Different crypto exchanges can deploy different mechanisms to combat this bug. One of the simplest could be to perform an additional step where the person entering the data needs to double-check that the data is entered correctly. Some exchanges and NFT platforms are considering doing this, with some already implementing this additional step, Patel says.

Fraudulent actors

There have been many cases where investors have been deceived into their hard-earned savings because they did not perform their due diligence before investing. This was also because a lot of cryptocurrency exchanges allow the listing and trading of unverified and non-audit cryptocurrencies.

However, this issue is addressed to some extent by many cryptocurrency exchange platforms. They have made their KYC process more stringent and are also conducting audits of public crypto projects on their exchange so that frauds like this do not recur in the future.

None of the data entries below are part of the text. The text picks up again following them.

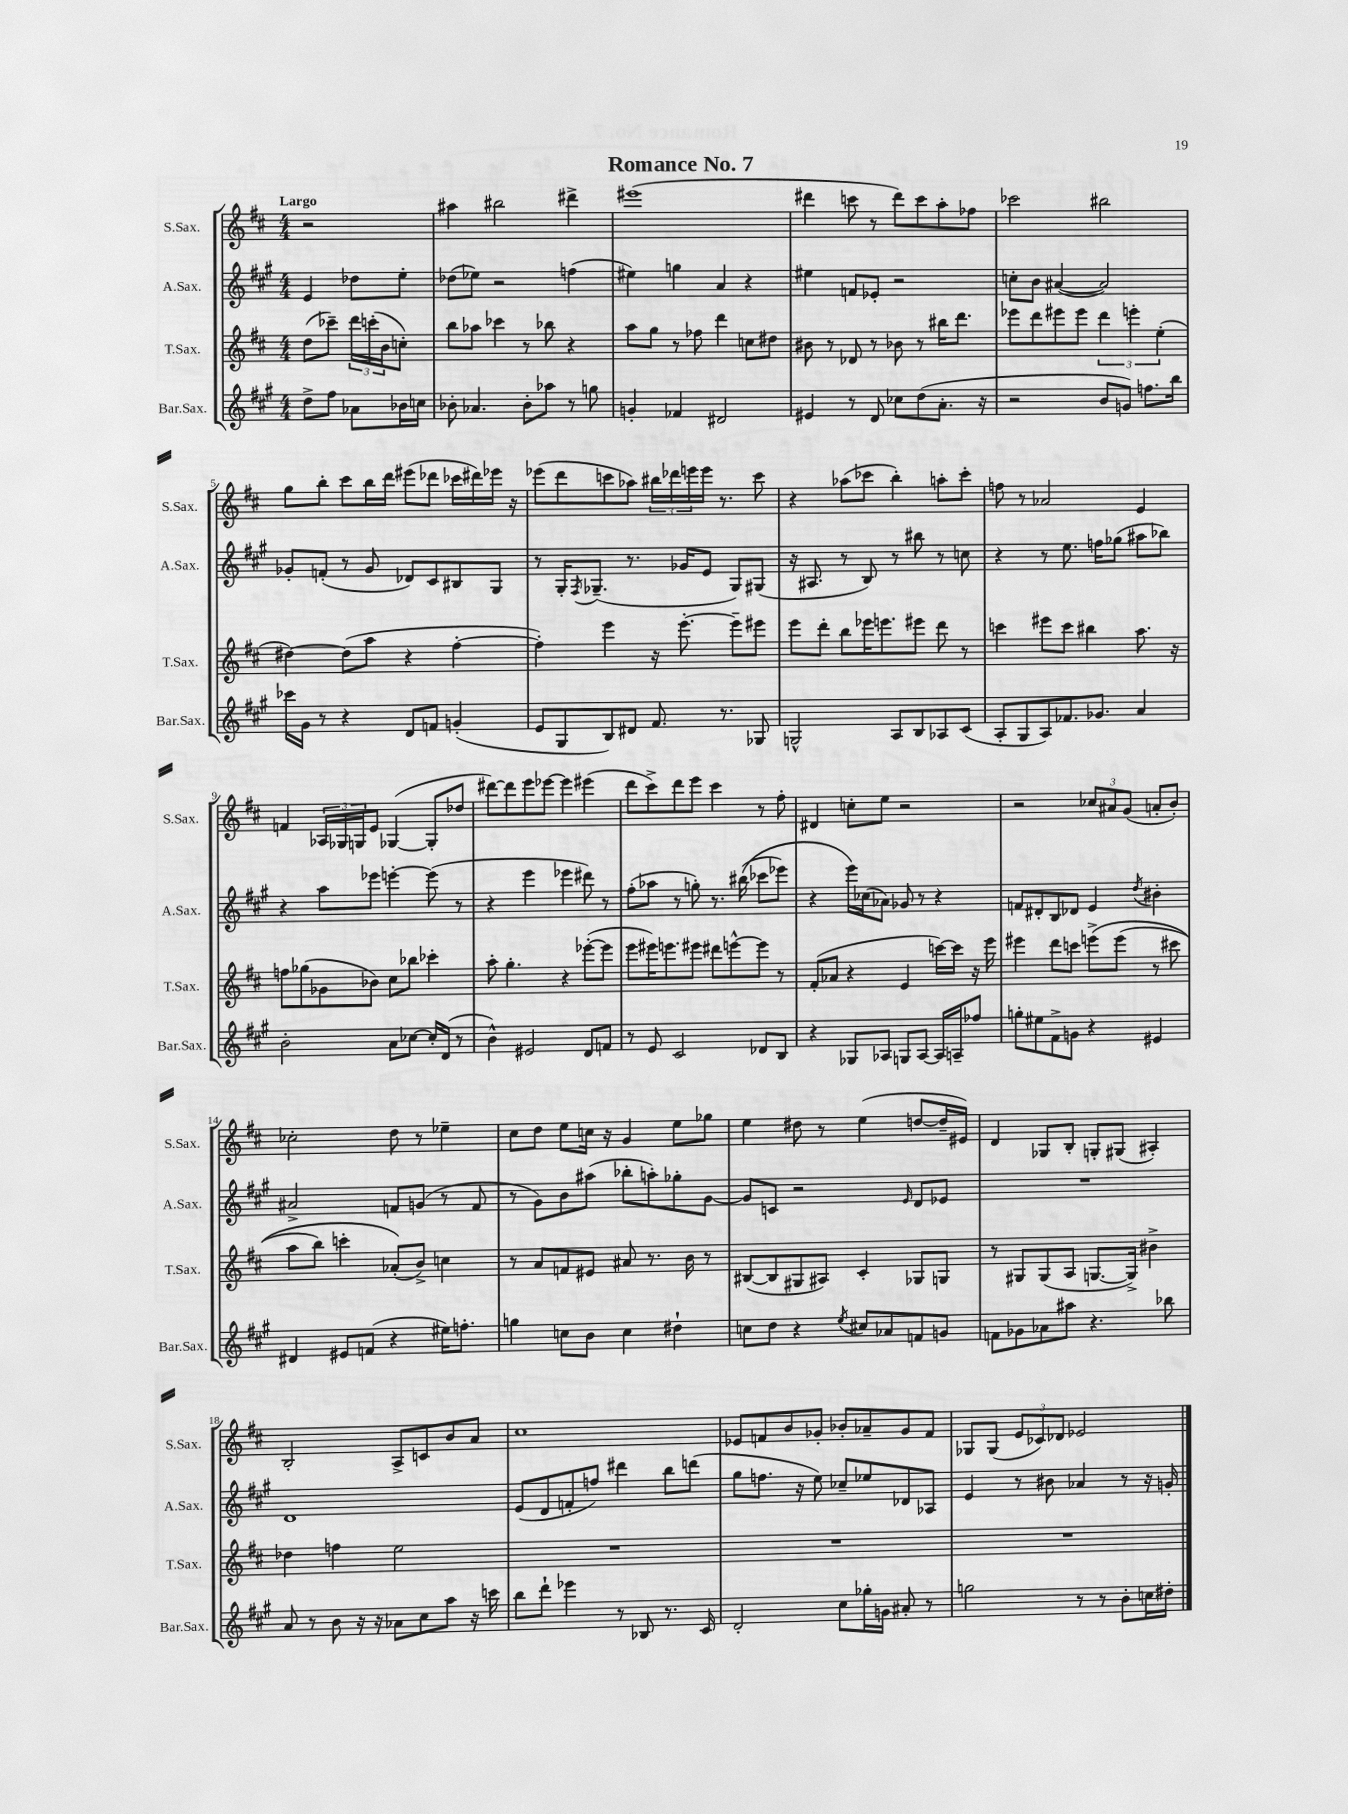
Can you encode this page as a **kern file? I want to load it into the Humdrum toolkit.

**kern	**kern	**kern	**kern
*staff4	*staff3	*staff2	*staff1
*clefG2	*clefG2	*clefG2	*clefG2
*k[f#c#g#]	*k[f#c#]	*k[f#c#g#]	*k[f#c#]
*M4/4	*M4/4	*M4/4	*M4/4
8dd^	(8dd	4e	2r
8ff#	8ccc-~)	.	.
8a-	24ddd	8dd-	.
.	(24ccc'	.	.
.	24b	.	.
16b-	8cc')	8ee'	.
16cc	.	.	.
=	=	=	=
8b-'	8bb	(8dd-	4aa#
4.a-	8aa-	8ee-)	.
.	4ccc-	2r	2bb#
8b-'	8r	.	.
8aa-	8bb-	.	.
8r	4r	(4ff	4ddd#^
8gg	.	.	.
=	=	=	=
4g'	8aa	4ee#)	(1eee#
.	8gg	.	.
4f-	8r	4gg	.
.	8ff-	.	.
2d#	4ddd	4a	.
.	8cc	4r	.
.	8dd#	.	.
=	=	=	=
4e#	8b#	4ee#	4ddd#
.	8r	.	.
8r	8d-	8f	8ccc
8d	8r	8e-'	8r
8cc-	8b-	2r	8ddd#)
(8dd	8r	.	8ccc
8.a'	16bb#	.	8aa'
.	8.ddd	.	.
.	.	.	8ff-
16r	.	.	.
=	=	=	=
2r	8eee-	8cc'	2ccc-
.	8ddd	8b	.
.	8eee#	([4a#	.
.	8eee#	.	.
8b	6ddd	2a#])	2bb#
8g)	.	.	.
.	6eee'	.	.
8.ff	.	.	.
.	(6ee'	.	.
16bb	.	.	.
=	=	=	=
16ccc-	[4dd#)	8g-'	8gg
16g#	.	.	.
8r	.	(8f'	8bb'
4r	(8dd#]	8r	8ccc#
.	8aa	8g-	16bb
.	.	.	16ddd
8d	4r	8d-)	(8eee#
8f	.	8c#	8ddd-
(4g'	[4ff#'	8B#	16ccc-
.	.	.	16ddd#)
.	.	8G#	16eee-
.	.	.	16r
=	=	=	=
8e	4ff#'])	8r	(8eee-
8G#	.	16G#'	8ddd
.	.	8qF#	.
.	.	(8.G-~	.
8B)	4eee	.	8ccc
8d#	.	8.r	8aa-)
8.f#	16r	.	24bb#
.	.	.	24ddd-
.	[8.eee'	16g-	.
.	.	.	24eee
.	.	8e	16eee
8.r	.	.	8.r
.	8eee~]	8G-)	.
8G-	8eee#	(8G#	8ccc
=	=	=	=
2G^^	8eee	16r	4r
.	.	8.A#	.
.	8ddd'	.	.
.	8bb	8r	(8aa-
.	16eee-	8B)	8ccc-
.	8.eee	.	.
8A	.	8r	4bb')
8B	8eee#	8bb#	.
8A-	8ddd	8r	8aa'
(8c#	8r	8cc	8ccc-'
=	=	=	=
8A'	4ccc	4r	8ff
8G#	.	.	8r
8A)	8eee#	8r	2a-
8.f-	8ccc	8.ee	.
.	4bb#	.	.
8.g-	.	16ff	.
.	.	(8gg-	.
4a	8.aa	8aa#	4e
.	.	8bb-)	.
.	16r	.	.
=	=	=	=
2b'	8ff	4r	4f
.	(8gg-	.	.
.	8g-	8aa	24A-
.	.	.	24G-
.	.	.	24G
.	8b-)	8eee-	8e
8a	8cc#	[4eee'	([4G-
[8cc-	8bb-	.	.
16cc-']	4ccc-'	(8eee]	8G-']
(16d	.	.	.
8r	.	8r	8dd-
=	=	=	=
4b^^)	8aa'	4r	[8ddd#)
.	4.gg'	.	8ddd#]
2e#	.	4eee	8eee
.	.	.	[8eee-
.	4r	4eee-	4eee-]
8d	([8eee-'	8ddd#)	(4eee#
8f	8eee-]	8r	.
=	=	=	=
8r	8eee	(8ff#'	8ddd
8e	16eee#)	8aa-	8ccc#^)
.	8.eee	.	.
2c#	.	8r	8ddd
.	8eee#	8gg')	8eee
.	8ddd#	8.r	4ccc#
.	[8eee^^	.	.
.	.	&((16bb#	.
8d-	8eee]	8ccc-	8r
8B	8r	8eee-)	8ff#'
=	=	=	=
4r	(8f#'	4r	4d#
.	8a-	.	.
8G-	4r	16eee&)	8cc'
.	.	(16cc-	.
8A-	.	8a-)	8ee
8G	4e	8g-	2r
[8A-	.	8r	.
16A-]	[16ccc)	4r	.
16A~	16ccc]	.	.
8ff-	16r	.	.
.	16eee	.	.
=	=	=	=
8gg'	4eee#	8f	2r
8ee#	.	8d#'	.
8f#^	8ddd	8B	.
8g	8ccc	8d-	.
4r	&(8eee^	4e	12cc-
.	.	.	12a#
.	(8eee	.	.
.	.	.	(12g
.	.	8qdd	.
4e#	8r	4b#'	8a'
.	8ccc#	.	8b')
=	=	=	=
4d#	8aa	2a#^	2cc-'
.	8bb)	.	.
8e#	4ccc'	.	.
(8f	.	.	.
4r	(8a-'&)	8f	8dd
.	8b^)	(8g	8r
16ee#)	4cc	8r	4ee-~
8.ff'	.	.	.
.	.	8f	.
=	=	=	=
4gg	8r	8r	8cc#
.	8a	8g#)	8dd
8cc	8f	8b	8ee
8b	8e#	(8aa#	16cc
.	.	.	16r
4cc	8a#	8bb-'	4g
.	8.r	8aa')	.
4dd#`	.	8gg-'	8ee
.	16b	.	.
.	8r	[8g#	8gg-
=	=	=	=
8cc	([8B#	8g#]	4ee
8dd	8B#]	8c	.
4r	8G#	2r	8dd#
.	8A#)	.	8r
8qee	.	.	.
8cc#	4c#'	.	(4ee
8a-	.	.	.
.	.	16qqe	.
8f	8G-	8d	[8dd
8g	8G	8e-	16dd~]
.	.	.	16e#)
=	=	=	=
8f	8r	1r	4d
8g-	8G#	.	.
8a-	(8G#	.	8G-
8aa#	8A	.	8B'
4.r	[8.G	.	8G'
.	.	.	(8G#
.	16G^])	.	.
.	4b#^	.	4A#')
8bb-	.	.	.
=	=	=	=
8a	4dd-	1d	2B'
8r	.	.	.
8b	4ff	.	.
16r	.	.	.
16r	.	.	.
8a-	2ee	.	8A^
8cc#	.	.	8c
8aa	.	.	8b
16r	.	.	8a
16ccc	.	.	.
=	=	=	=
8bb	1r	(8e	1cc#
8ddd`	.	8d	.
4eee-	.	8f'	.
.	.	8ff)	.
8r	.	4ddd#	.
8B-	.	.	.
8.r	.	8bb	.
.	.	(8ddd	.
16c#	.	.	.
=	=	=	=
2d'	1r	8gg#	8e-
.	.	8.ff	8f
.	.	.	8b
.	.	16r	.
.	.	8ee)	8g-'
8cc#	.	8cc-~	8b-'
16gg-'	.	8ee-	8a-~
16g	.	.	.
8a#'	.	8d-	8g-
8r	.	8A-	8f
=	=	=	=
2gg	1r	4e	8G-
.	.	.	(8G-
.	.	8r	12e
.	.	.	12c-)
.	.	8b#	.
.	.	.	12d-
8r	.	4a-	2e-
8r	.	.	.
8b'	.	8r	.
16cc	.	16r	.
16dd#'	.	16g'	.
==	==	==	==
*-	*-	*-	*-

“Rug-pull scams like the famous Squid gaming token that rose to astronomical levels only to later plummet had an anti-dumping mechanism. Investors should stay away from launching new tokens that promise unrealistic gains. It is important to take a look at Tokens for new token projects and carefully evaluate the “use case” and “token speed (times of token rotations in a given period)” to give an informed opinion.” said Sharrat Chandra, a blockchain and emerging technology expert and advisor to blockchain startups.

What should investors do?
Some of these errors are now being addressed by many crypto exchanges and stakeholders. Jack Dorsey, the former CEO of Twitter recently expressed his desire to create a hardware-based Bitcoin wallet for more secure transactions. Binance also recently announced a partnership with CertiK, an exchange-listed crypto-audit firm to audit projects based on the ERC-20 and BEP-20 protocols.
What cryptocurrency investors can do on their part is store the purchased crypto tokens in cold wallets (hardware dependent) so that they don’t get hacked.
“Some exchanges use multi-signature cold wallets to hold digital assets securely, and self-hosted wallets are the most secure option for holding digital assets,” Chandra says.
“With the cryptocurrency market unregulated, and more than 80 percent of the cryptocurrencies we see today maintaining their prices based on hype and speculation, whenever we see a bear market cycle, most of it can become worthless,” Malvia said.